August 20th, 2014
In early 2011, President Obama had a dinner event with many of the Silicon Valley’s titans. One of the guests was the late Steve Jobs of Apple, Inc. During the time, the US economy was still struggling, and the discussion of job creation was the highlight of the conversations. One of the most discussed response that evening to the question posed by Obama regarding bringing jobs back to the US was made by Steve Jobs:
“Apple had 700,000 factory workers employed in China and that was because it needed 30,000 engineers on-site to support those workers. You can’t find that many (engineers) in America to hire…”
Several years after the meeting I came across a report published by the Program for International Student Assessment (PISA), which measures students’ reading, mathematics, and science literacy. PISA collects test results from 65 countries and their local jurisdictions and reports the rankings of each country every 3 years. The latest result was published in 2012. Based on the assessment report, Education Week stated the following:
“In mathematics, 29 nations and other jurisdictions outperformed the United States by a statistically significant margin, up from 23 three years ago.”
“In science, 22 education systems scored above the US average, up from 18 in 2009.”
“In reading, 19 other locales scored higher than US students – a jump from nine in 2009.”
Countries with jurisdictions that performed at the top of the PISA were China, Singapore, Hong Kong, Taiwan, South Korea, Macao and Japan.
As a father and an active member in academia, I was alarmed by the information and data. I started looking into the question, ‘What may have led our nation to its current state within our educational system, and more importantly what can I do to become part of the solution to this downward trending of our future generation’s competiveness and capabilities?’. As you can imagine there are plenty of articles from various disciplines that all provided views as to underlying root causes. More recent information on this topic shows two primary rationales that tend to stand out. One revolves around the financial investments into the educational system with the premise of more resources translating into better outcomes, and the other around a broader social view within the context of ‘culture’ as a whole.

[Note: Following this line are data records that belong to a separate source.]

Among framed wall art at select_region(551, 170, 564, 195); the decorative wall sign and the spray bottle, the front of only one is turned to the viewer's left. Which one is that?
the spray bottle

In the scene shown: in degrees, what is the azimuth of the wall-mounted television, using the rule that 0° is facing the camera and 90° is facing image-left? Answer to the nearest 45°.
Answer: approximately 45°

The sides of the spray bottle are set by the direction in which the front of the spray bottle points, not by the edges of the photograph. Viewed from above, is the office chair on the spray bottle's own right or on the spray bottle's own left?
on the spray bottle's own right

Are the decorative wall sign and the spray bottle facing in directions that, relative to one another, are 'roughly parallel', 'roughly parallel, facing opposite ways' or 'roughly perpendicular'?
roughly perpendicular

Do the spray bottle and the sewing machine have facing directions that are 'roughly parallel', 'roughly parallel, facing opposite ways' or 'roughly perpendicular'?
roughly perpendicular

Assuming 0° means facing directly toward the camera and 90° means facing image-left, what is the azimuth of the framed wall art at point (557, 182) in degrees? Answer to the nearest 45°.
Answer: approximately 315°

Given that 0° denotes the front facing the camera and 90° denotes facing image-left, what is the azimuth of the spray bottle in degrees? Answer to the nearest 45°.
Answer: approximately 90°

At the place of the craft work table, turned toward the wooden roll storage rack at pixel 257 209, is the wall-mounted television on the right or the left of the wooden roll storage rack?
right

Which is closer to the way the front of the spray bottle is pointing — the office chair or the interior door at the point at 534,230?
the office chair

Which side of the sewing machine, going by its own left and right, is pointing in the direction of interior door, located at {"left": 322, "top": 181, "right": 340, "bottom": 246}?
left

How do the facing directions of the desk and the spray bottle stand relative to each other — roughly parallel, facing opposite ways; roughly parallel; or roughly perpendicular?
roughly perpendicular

The monetary perspective was quickly discounted within the PISA report which stated “While the US spends more per student than most countries, this does not translate into better performance. For example, the Slovak Republic, which spends around USD 53,000 per student, performs at the same level as the United States, which spends over USD 115,000 per student.” A more recent report titled The Learning Curve, released by Pearson Education, also suggested that monetary resources and educational outcomes are not directly correlated when we are analyzing why our students were not able to achieve desired outcomes. This leads to the second perspective, which The Learning Curve report discussed more elaborately, and I believe more strongly that ‘culture’ is both the issue and possibly the solution for the future.

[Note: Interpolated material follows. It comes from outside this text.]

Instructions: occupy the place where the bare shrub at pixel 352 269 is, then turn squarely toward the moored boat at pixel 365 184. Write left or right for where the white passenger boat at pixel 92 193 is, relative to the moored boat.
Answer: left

A few key findings within the Pearson report stated, “More important than money, say most experts, is the level of support for education within the surrounding culture. Although cultural change is inevitably complex, it can be brought about in order to promote better educational outcomes.” The report also pointed out that policymakers need to focus on educating for the future, not just the present. The report stated, “Many of today’s job titles, and the skills needed to fill them, simply did not exist 20 years ago. Education systems need to consider what skills today’s students will need in the future and teach accordingly.” Although the reports do not illustrate a positive view of our current educational system, one key point to make is that although the US is falling behind other nations in educating and preparing the future generation, it does not mean our schools and teachers are not doing their jobs. It is simply that our educational system and culture towards education became stagnant, while other nations have a better culture for improving and adapting their educational system towards the future and are getting better results.

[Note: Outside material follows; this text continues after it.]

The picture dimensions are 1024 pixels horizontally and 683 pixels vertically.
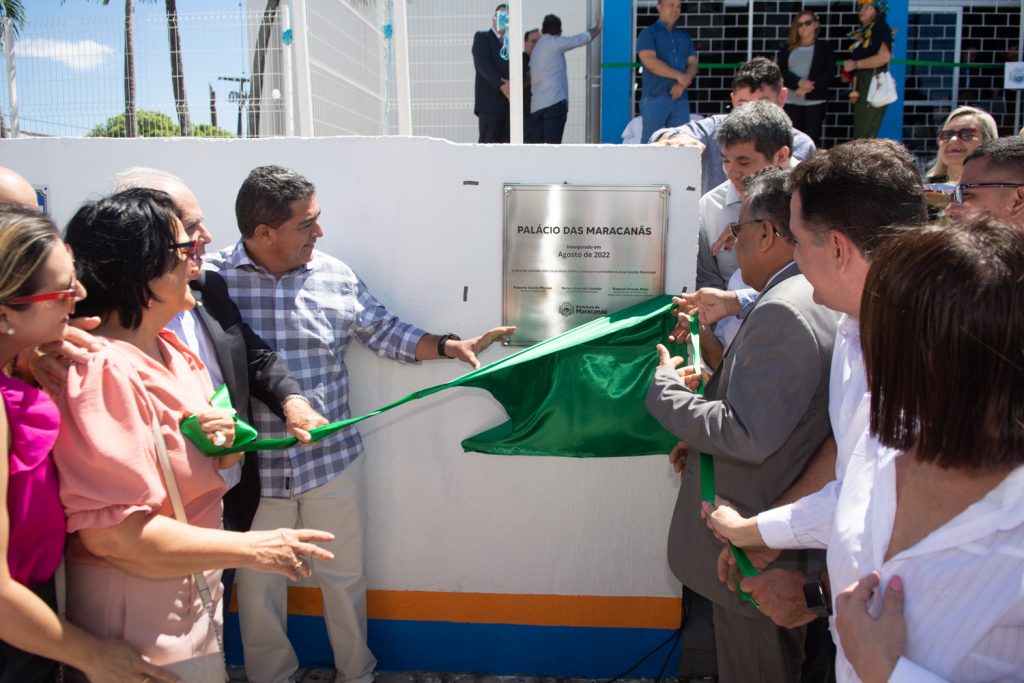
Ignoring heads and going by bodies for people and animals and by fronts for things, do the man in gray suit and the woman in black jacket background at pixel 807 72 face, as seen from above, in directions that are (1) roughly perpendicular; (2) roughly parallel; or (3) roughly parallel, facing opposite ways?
roughly perpendicular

So what does all this mean? Well, if we change the context from education to training, national impacts to organizational impacts, and students’ capabilities to staff’s capabilities, then the articles become relevant and applicable to us as an organization. For instance, as an organization, those that hold senior positions and/or have experience are assets to the organization because of their intellect and knowledge about what we do today. Those in that position as a whole, shape the educational (mentoring, training, adopting change, etc.) culture within our organization based on what and how we train others. In other words, simply teaching what we know and how we operate in the same ways, increases the chance of the organization becoming stagnant in its approach to improve productivity and efficiency, and fails to recognize the needs of the future and train accordingly. As mentors to others, we must all open our minds to new tools and ideas, comprehend the new skills required for tomorrow, and provide opportunities for others to explore and try new concepts to prevent the organization from falling into the same challenge as our nation’s education system.
As I have mentioned in newsletters before, we operate in a rapidly changing environment and it requires constant adjusting of our mindset at all levels of the organization to ensure we remain effective and efficient in our operations of providing services. The paradigm of teaching/mentoring for those in positions to do so, is no longer teaching what I know so one can repeat and replicate, but teaching how fast we all can know so we can continuously adopt, apply and evolve for the better. To achieve this, all levels of the organization have to participate in shaping the culture of continuous learning, exploring, experimenting, improving, and adapting to the new. More importantly, the mindset of the organization has to believe in the ‘learning culture’ concept to foster it from within.